Are you heavy handed then? As I have dropped my main 32GB SanDisk Stick so many times that it has not broken, plus the great thing I like in my opinion is the shutter, that closes the USB when not in use. All mine are USB 3.0 and have had no problem with them. I guess silicone luck comes into the equation too?
thanks to both of you for your opinion and advice.
I see views on SanDisk products are mixed. But good to know Mark has had some positive experience with it.
I wouldn´t have thought of Transcend. So thanks to you @Akito for the suggestion.
In the meantime I tried to recover some files from the no-longer-mountable usb flash drive (see post #3).
As it seems to have lost its partitioning (just “unallocated space” says gnome-disks) it cannot be mounted anymore.
I gave photorec a shot and indeed it seems there are files that might me restored.
But as it´s a 64 GB stick the process would go on for hours on end. .
Plus: anything recoverable would be recovered.
So I stopped the process and had a look at the result (so far). There were even mp4 film files which had been deleted on the stick in the first place.
The thing is: I need just a dedicated set of files, not anything which had ever been on the stick.
For this I tried testdisk in the hope of possibly making the stick bootable again (without loss of its present contents).

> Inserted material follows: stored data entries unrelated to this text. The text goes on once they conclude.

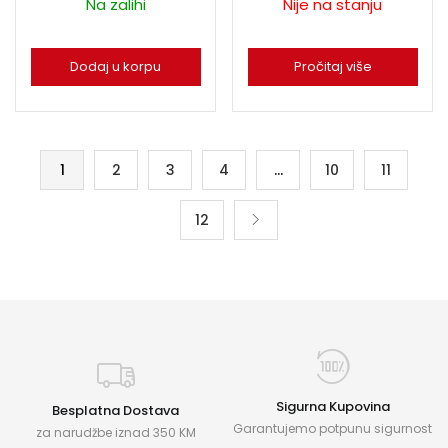
Na zalihi
Nije na stanju
Dodaj u korpu
Pročitaj više
1
2
3
4
…
10
11
12
Sigurna Kupovina
Besplatna Dostava
Garantujemo potpunu sigurnost
za narudžbe iznad 350 KM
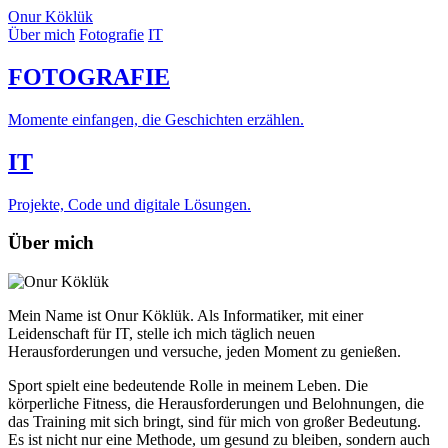
Onur Köklük
Über mich
Fotografie
IT
FOTOGRAFIE
Momente einfangen, die Geschichten erzählen.
IT
Projekte, Code und digitale Lösungen.
Über mich
Mein Name ist Onur Köklük. Als Informatiker, mit einer
Leidenschaft für IT, stelle ich mich täglich neuen
Herausforderungen und versuche, jeden Moment zu genießen.
Sport spielt eine bedeutende Rolle in meinem Leben. Die
körperliche Fitness, die Herausforderungen und Belohnungen, die
das Training mit sich bringt, sind für mich von großer Bedeutung.
Es ist nicht nur eine Methode, um gesund zu bleiben, sondern auch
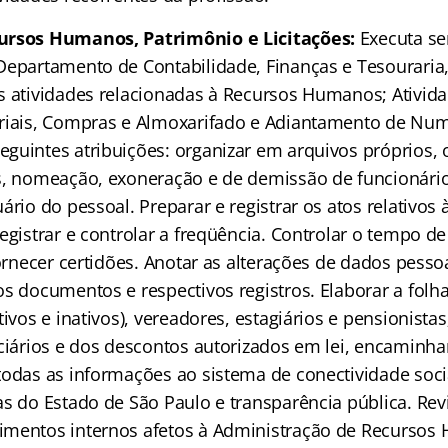
ursos Humanos, Patrimônio e Licitações:
Executa ser
Departamento de Contabilidade, Finanças e Tesouraria
s atividades relacionadas à Recursos Humanos; Ativid
riais, Compras e Almoxarifado e Adiantamento de Num
guintes atribuições: organizar em arquivos próprios, 
s, nomeação, exoneração e de demissão de funcionário
ário do pessoal. Preparar e registrar os atos relativos 
egistrar e controlar a freqüência. Controlar o tempo de
fornecer certidões. Anotar as alterações de dados pesso
os documentos e respectivos registros. Elaborar a fol
tivos e inativos), vereadores, estagiários e pensionista
nciários e dos descontos autorizados em lei, encaminh
todas as informações ao sistema de conectividade socia
s do Estado de São Paulo e transparência pública. Revi
imentos internos afetos à Administração de Recursos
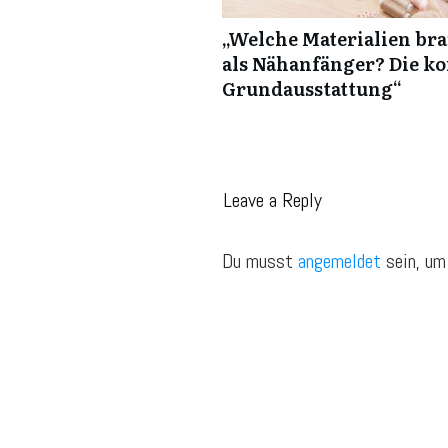
„Welche Materialien bra
als Nähanfänger? Die k
Grundausstattung“
Leave a Reply
Du musst
angemeldet
sein, um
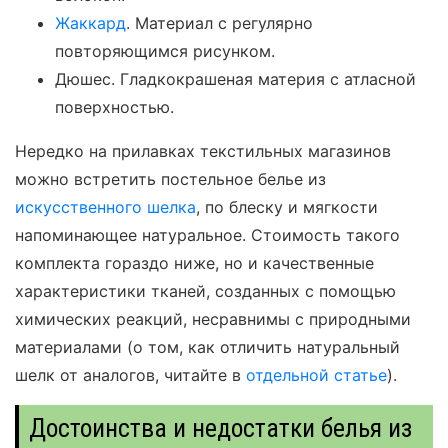
Жаккард
. Материал с регулярно
повторяющимся рисунком.
Дюшес. Гладкокрашеная материя с атласной
поверхностью.
Нередко на прилавках текстильных магазинов
можно встретить постельное белье из
искусственного шелка
, по блеску и мягкости
напоминающее натуральное. Стоимость такого
комплекта гораздо ниже, но и качественные
характеристики тканей, созданных с помощью
химических реакций, несравнимы с природными
материалами (о том, как отличить натуральный
шелк от аналогов, читайте в
отдельной статье
).
Достоинства и недостатки белья из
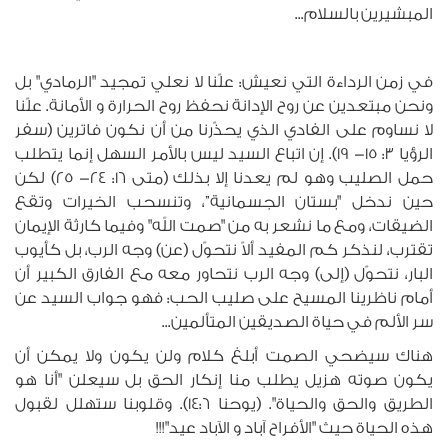
المبشيرين بالسلام...
في زمن الرداءة التي نعيش: علّنا لا نعلي تمجيد "الرمادي" بل
ونحن مبتعدين عن روح الإدانة نحفظ روح الحرارة و الأمانة. علّنا
لا نساوم على الفادي الذي يحذّرنا من أن نكون فاترين (سفر
الرؤيا 3: 15- 19). إن اتباع السيد ليس بالأمر السهل إنما يتطلب
حمل الصليب وهو لم يعدنا إلا بذلك (متى 16: 24- 25) لكن
حين ندخل "بستان الجسمانية”، وتنسحب الخيرات وتقع
الضيقات، ومع ما نشعر به من "صمت الله" وفيما كارثة الإيمان
تقترب، لنذكر كم المفيد ألاّ نتحوّل (عن) وجه الرب، بل كأيوب
البار، نتحوّل (إلى) وجه الرب نتحاور معه مع الفارق الكبير أن
أمام ناظرينا المسيح على صليب الحب: فهو جواب السيد عن
سر الألم في حياة الصديقين المتألمين...
هناك سيضحي الصمت أبلغ كلام ولن يكون ولا يمكن أن
يكون صوته هزيل يطلب منا إنكار الحق بل سيعلن "أنا هو
الطريق والحق والحياة". (يوحنا 14:6). وقلوبنا ستهلل لقبول
هذه الحياة حيث "الأفراح آباد و الآباد عيد"!!!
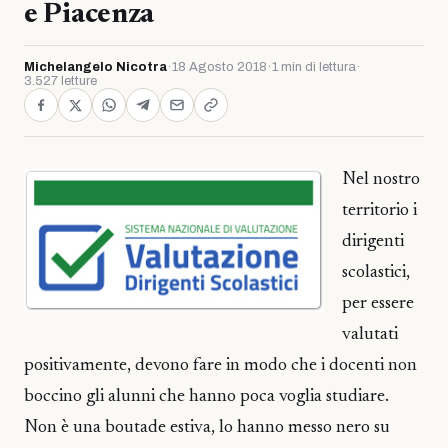
e Piacenza
Michelangelo Nicotra
·
18 Agosto 2018
·
1 min di lettura
·
3.527 letture
Nel nostro
territorio i
dirigenti
scolastici,
per essere
valutati
positivamente, devono fare in modo che i docenti non
boccino gli alunni che hanno poca voglia studiare.
Non è una boutade estiva, lo hanno messo nero su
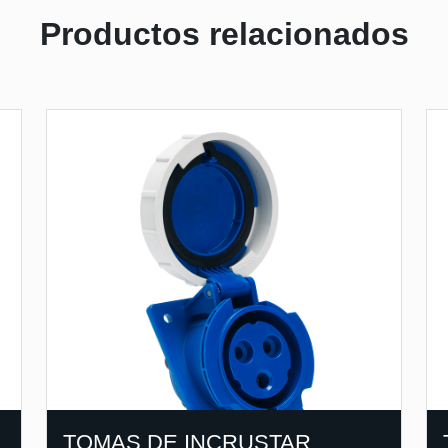
Productos relacionados
TOMAS DE INCRUSTAR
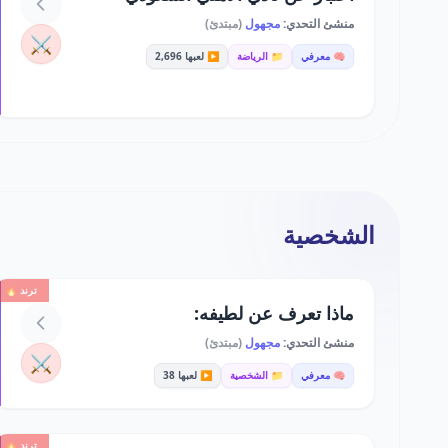
منشئ التحدي:
مجهول
(مبتدئ)
⚔️
🧠 معرفي
📁 الرياضة
▶️ لعبها 2,696
الشخصية
ترند 🔥
ماذا تعرف عن لطيفه:
منشئ التحدي:
مجهول
(مبتدئ)
⚔️
🧠 معرفي
📁 الشخصية
▶️ لعبها 38
ترند 🔥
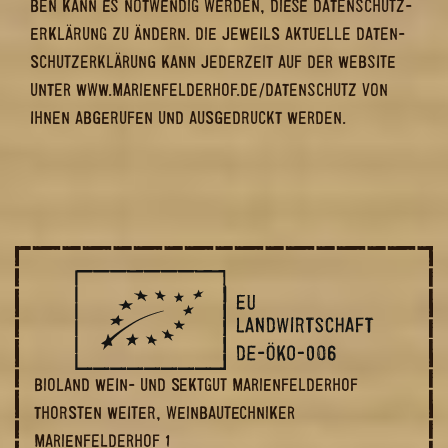
BEN KANN ES NOT­WEN­DIG WER­DEN, DIESE DA­TEN­SCHUTZ­
ER­KLÄ­RUNG ZU ÄN­DERN. DIE JE­WEILS AK­TU­EL­LE DA­TEN­
SCHUTZ­ER­KLÄ­RUNG KANN JE­DER­ZEIT AUF DER WEB­SITE
UNTER WWW.MA­RI­EN­FEL­DER­HOF.DE/DA­TEN­SCHUTZ VON
IHNEN AB­GE­RU­FEN UND AUS­GE­DRUCKT WER­DEN.
BIOLAND WEIN- UND SEKTGUT MARIENFELDERHOF
THORSTEN WEITER, WEINBAUTECHNIKER
MARIENFELDERHOF 1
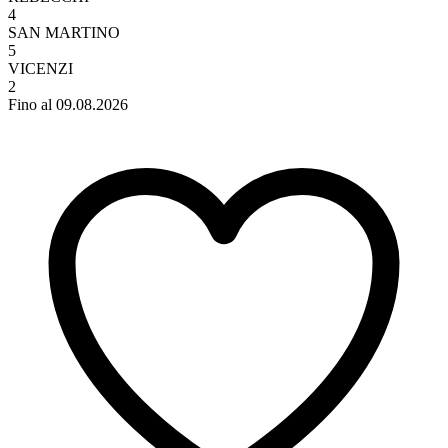
4
SAN MARTINO
5
VICENZI
2
Fino al 09.08.2026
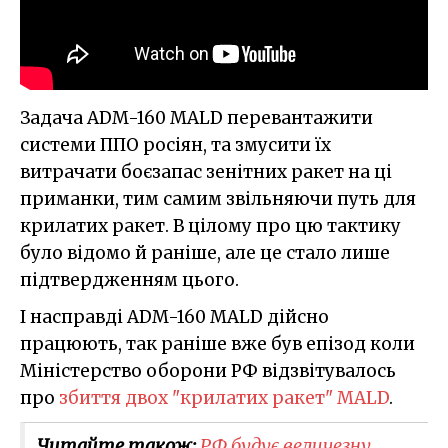
Задача ADM-160 MALD перевантажити
системи ППО росіян, та змусити їх
витрачати боєзапас зенітних ракет на ці
приманки, тим самим звільняючи путь для
крилатих ракет. В цілому про цю тактику
було відомо й раніше, але це стало лише
підтвердженням цього.
І насправді ADM-160 MALD дійсно
працюють, так раніше вже був епізод коли
Міністерство оборони РФ відзвітувалось
про
збиття двох "крилатих ракет" MALD
.
Читайте також:
РФ будує величезну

Yet this I couldn´t achieve.
Seems I got stuck.
Never mind. I tried all I could.
I’ve had occasions where a USB stick wouldn’t mount when placed in a socket where it used to work. Usually this is cleared up by shutting off the computer, waiting 30 seconds or so, and then re-starting, i.e., a full power cycle, not just an immediate re-boot. The OS sometimes stop listening to a particular socket. I think there’s a command that does this (but I don’t know it) and it seems to happen by itself now and then.
Another possibility is that the USB stick is failing. They do have a finite lifetime. Most of the sticks last for years but I’ve had a few that died young, especially the really tiny ones that I keep with my car keys. (BTW, they were not SanDisk brand.)
I’ve had same issue multiple times and always blamed the thumb driver or SD card. Usually shutting down and a ‘cold boot’ fixes things
I only have USB 2 and an old laptop. (until I get around to putting new hard drive in desktop)
The most reliable thumb drives I have are LG 1Gb I bought probably 15+ years ago when prices were still a bit crazy ($80~$100 for 1 Gb)
I also have several drives (32~64gb) that worked one day but refuse to mount the next (or even later same day) even though they were properly removed. It’s quite annoying when an almost new flash drive stops working.